* [What needs to be done]:
When you repeat the material, keep each line exact and omit the pictures.

Start of Block

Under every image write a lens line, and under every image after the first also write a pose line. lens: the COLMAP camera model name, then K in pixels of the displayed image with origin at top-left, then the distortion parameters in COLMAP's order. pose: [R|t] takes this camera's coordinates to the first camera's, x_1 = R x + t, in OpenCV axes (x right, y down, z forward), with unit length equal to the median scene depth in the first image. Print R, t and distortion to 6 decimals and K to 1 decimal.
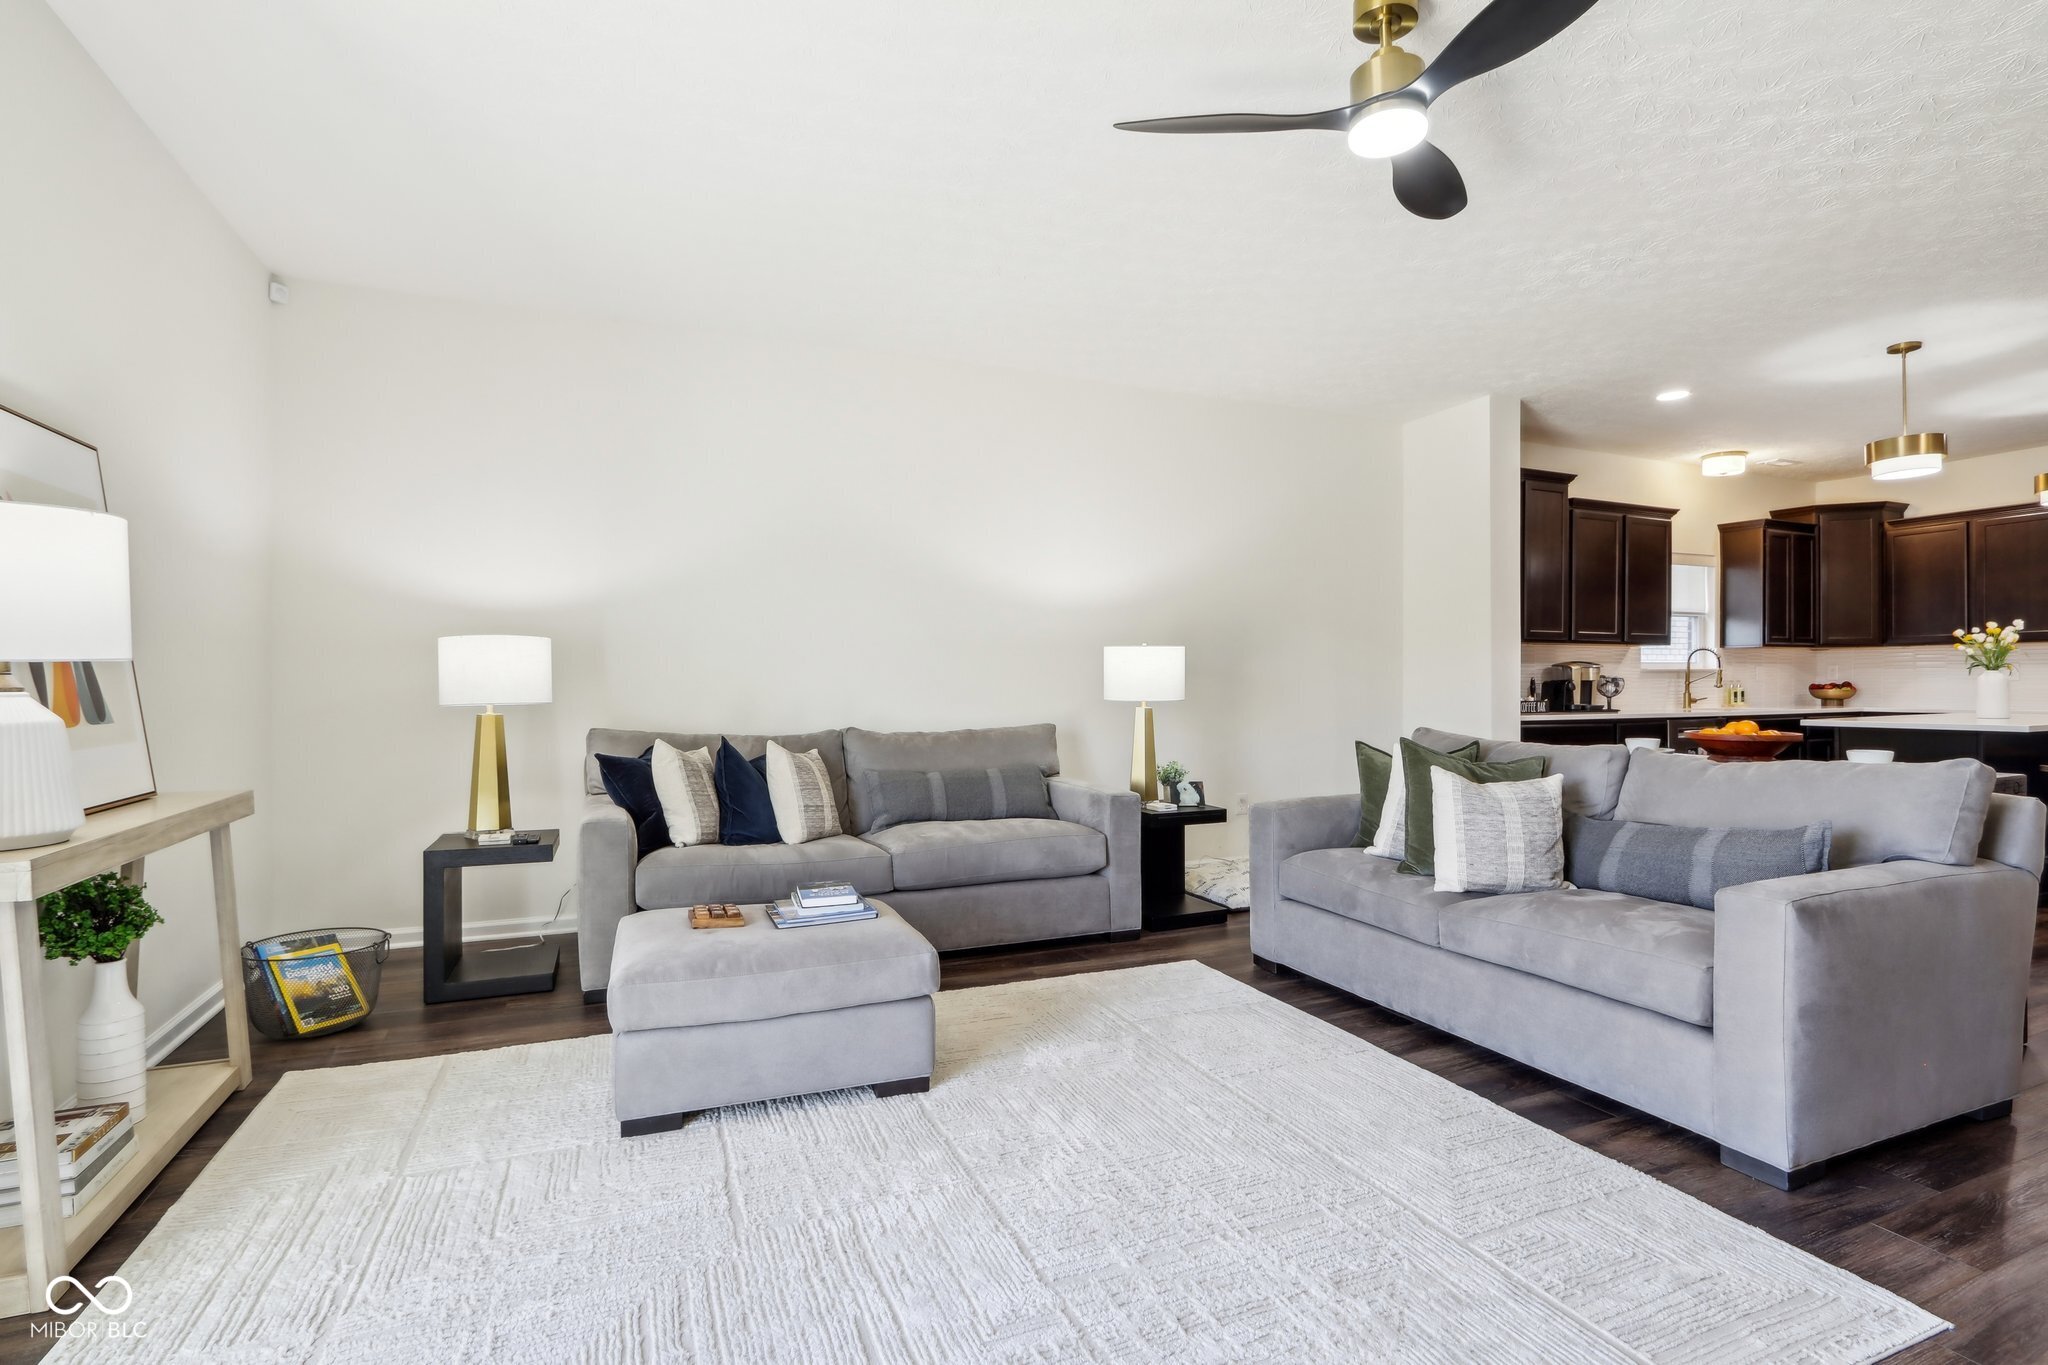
lens RADIAL K [[969.7, 0, 998.5], [0, 969.7, 684.9], [0, 0, 1]] dist [-0.023515, 0.005064]
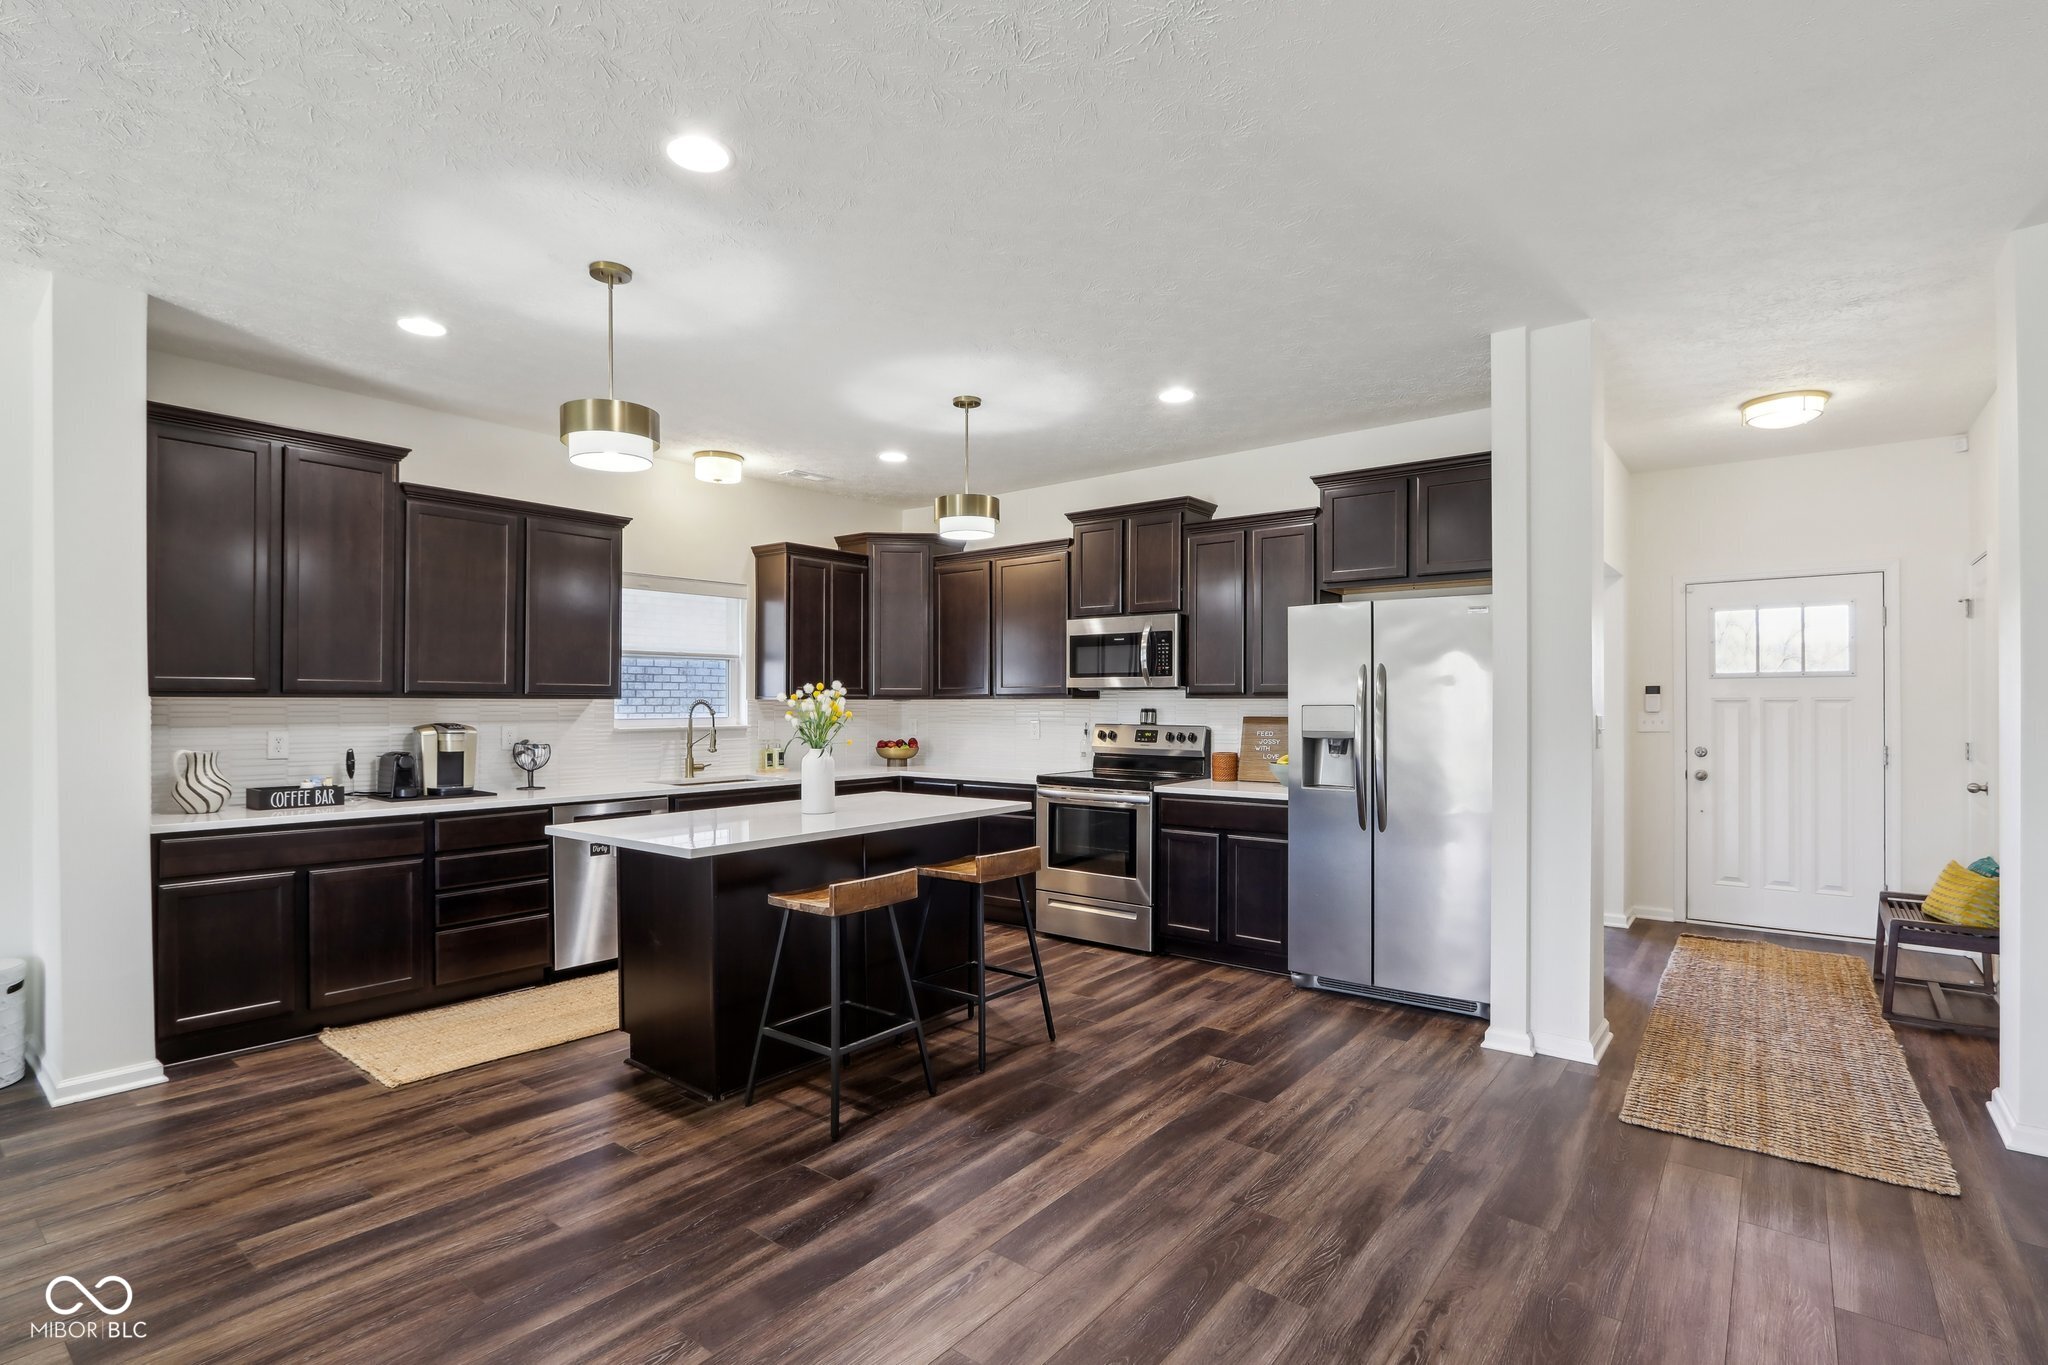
lens RADIAL K [[969.7, 0, 1018.8], [0, 969.7, 701.3], [0, 0, 1]] dist [-0.023515, 0.005064]
pose [[0.875758, 0.004671, 0.482728, 0.636497], [-0.001225, 0.999971, -0.007453, -0.035862], [-0.482749, 0.005936, 0.875738, 0.198469]]
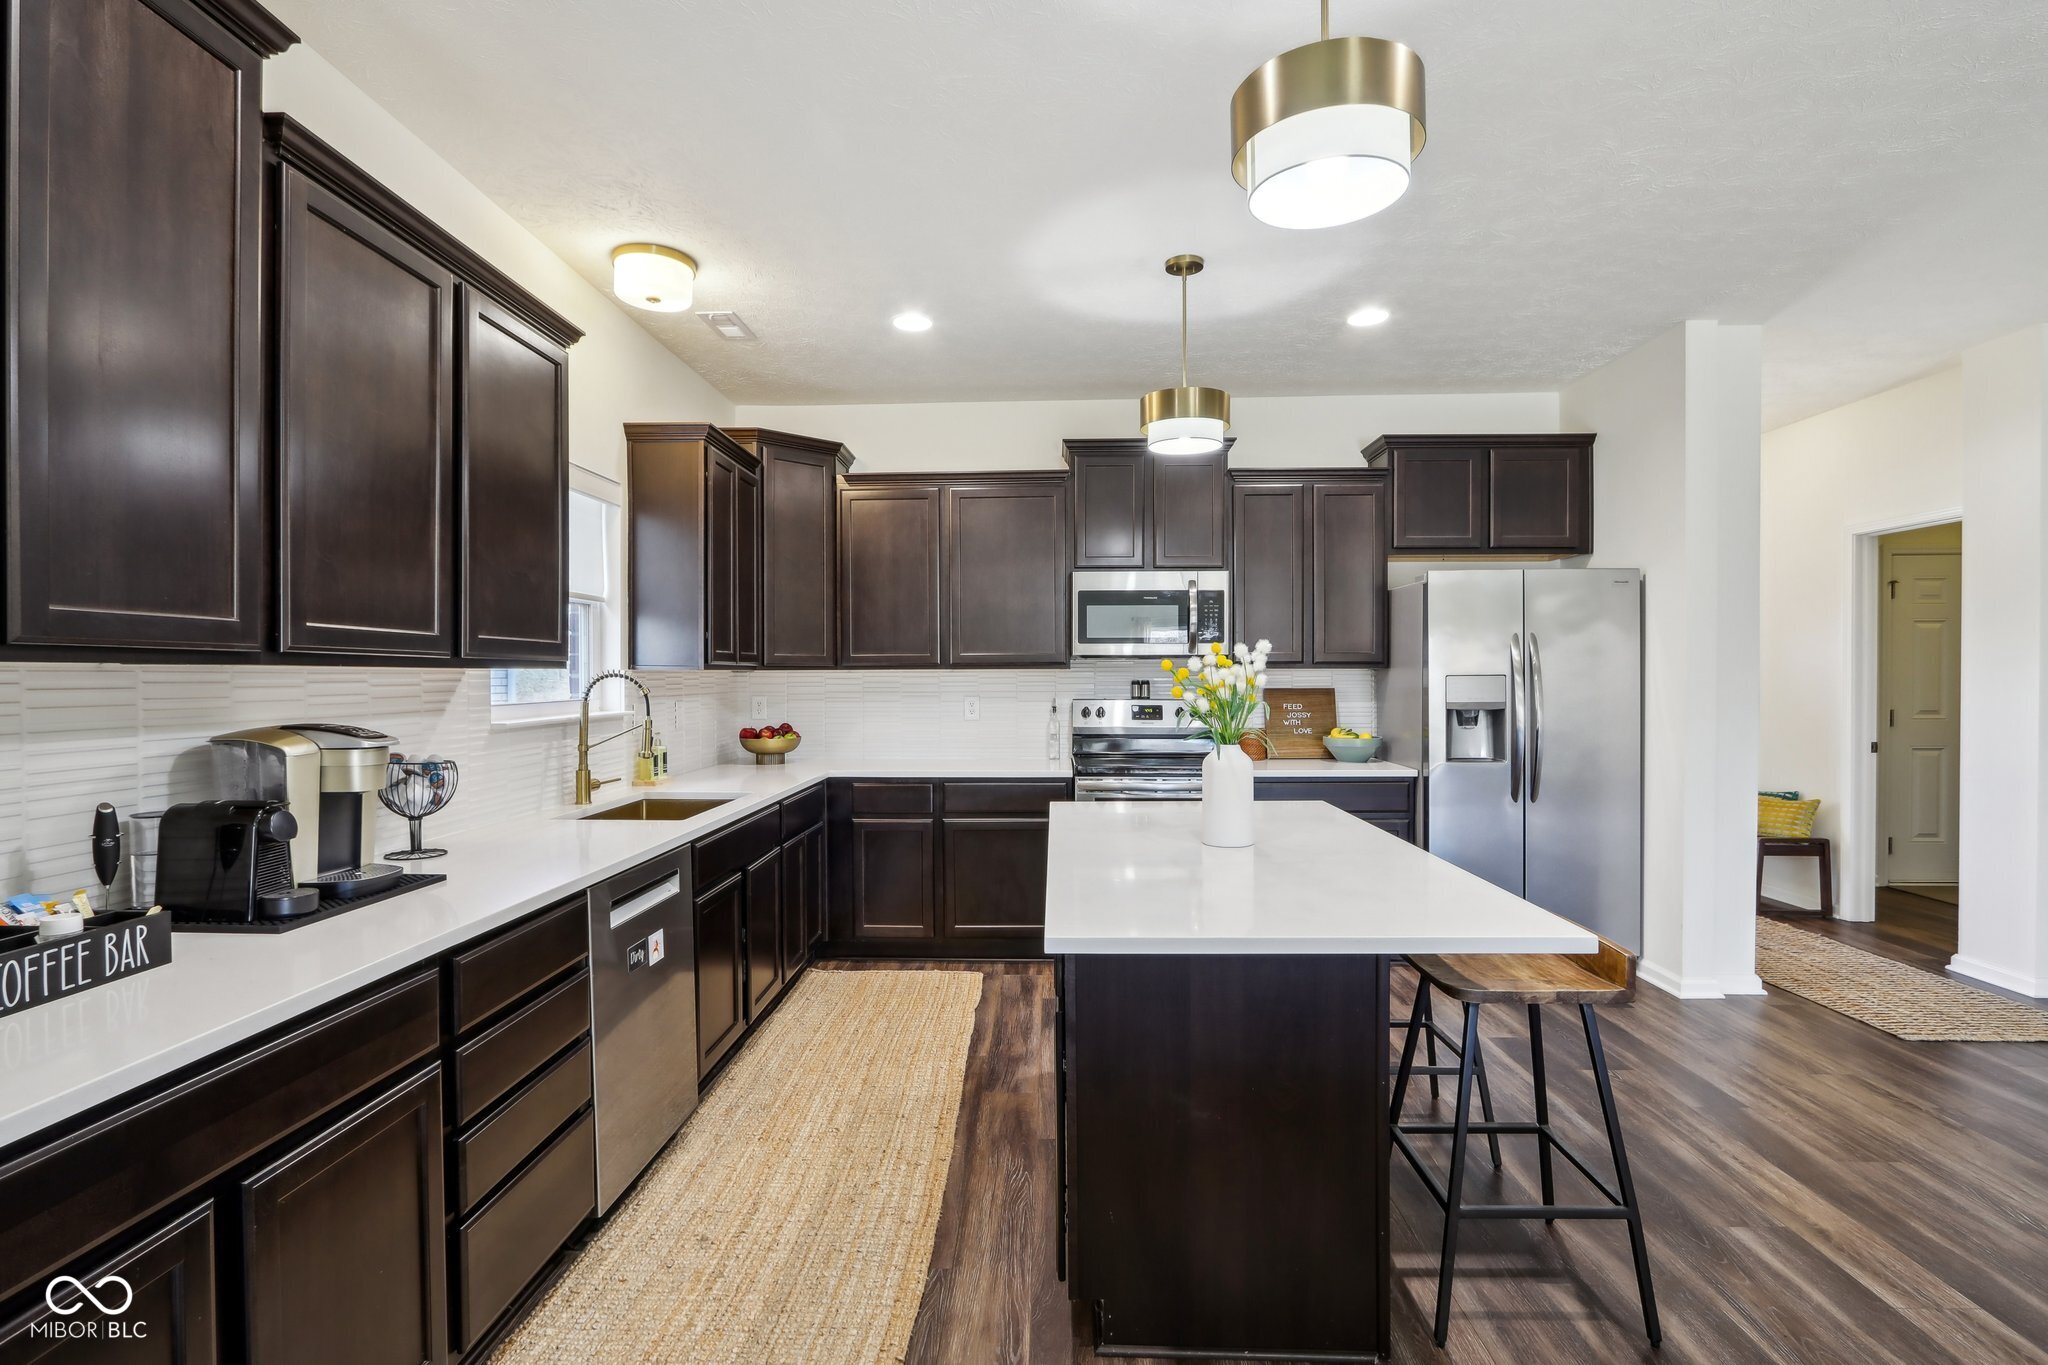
lens RADIAL K [[969.7, 0, 1009.3], [0, 969.7, 689.2], [0, 0, 1]] dist [-0.023515, 0.005064]
pose [[0.428756, -0.011789, 0.903343, 0.435162], [0.005883, 0.999930, 0.010258, -0.037416], [-0.903401, 0.000916, 0.428796, 0.690566]]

End of Block

* [Solved problem]:
Under every image write a lens line, and under every image after the first also write a pose line. lens: the COLMAP camera model name, then K in pixels of the displayed image with origin at top-left, then the distortion parameters in COLMAP's order. pose: [R|t] takes this camera's coordinates to the first camera's, x_1 = R x + t, in OpenCV axes (x right, y down, z forward), with unit length equal to the median scene depth in the first image. Print R, t and distortion to 6 decimals and K to 1 decimal.
lens RADIAL K [[969.7, 0, 998.5], [0, 969.7, 684.9], [0, 0, 1]] dist [-0.023515, 0.005064]
lens RADIAL K [[969.7, 0, 1018.8], [0, 969.7, 701.3], [0, 0, 1]] dist [-0.023515, 0.005064]
pose [[0.875758, 0.004671, 0.482728, 0.636497], [-0.001225, 0.999971, -0.007453, -0.035862], [-0.482749, 0.005936, 0.875738, 0.198469]]
lens RADIAL K [[969.7, 0, 1009.3], [0, 969.7, 689.2], [0, 0, 1]] dist [-0.023515, 0.005064]
pose [[0.428756, -0.011789, 0.903343, 0.435162], [0.005883, 0.999930, 0.010258, -0.037416], [-0.903401, 0.000916, 0.428796, 0.690566]]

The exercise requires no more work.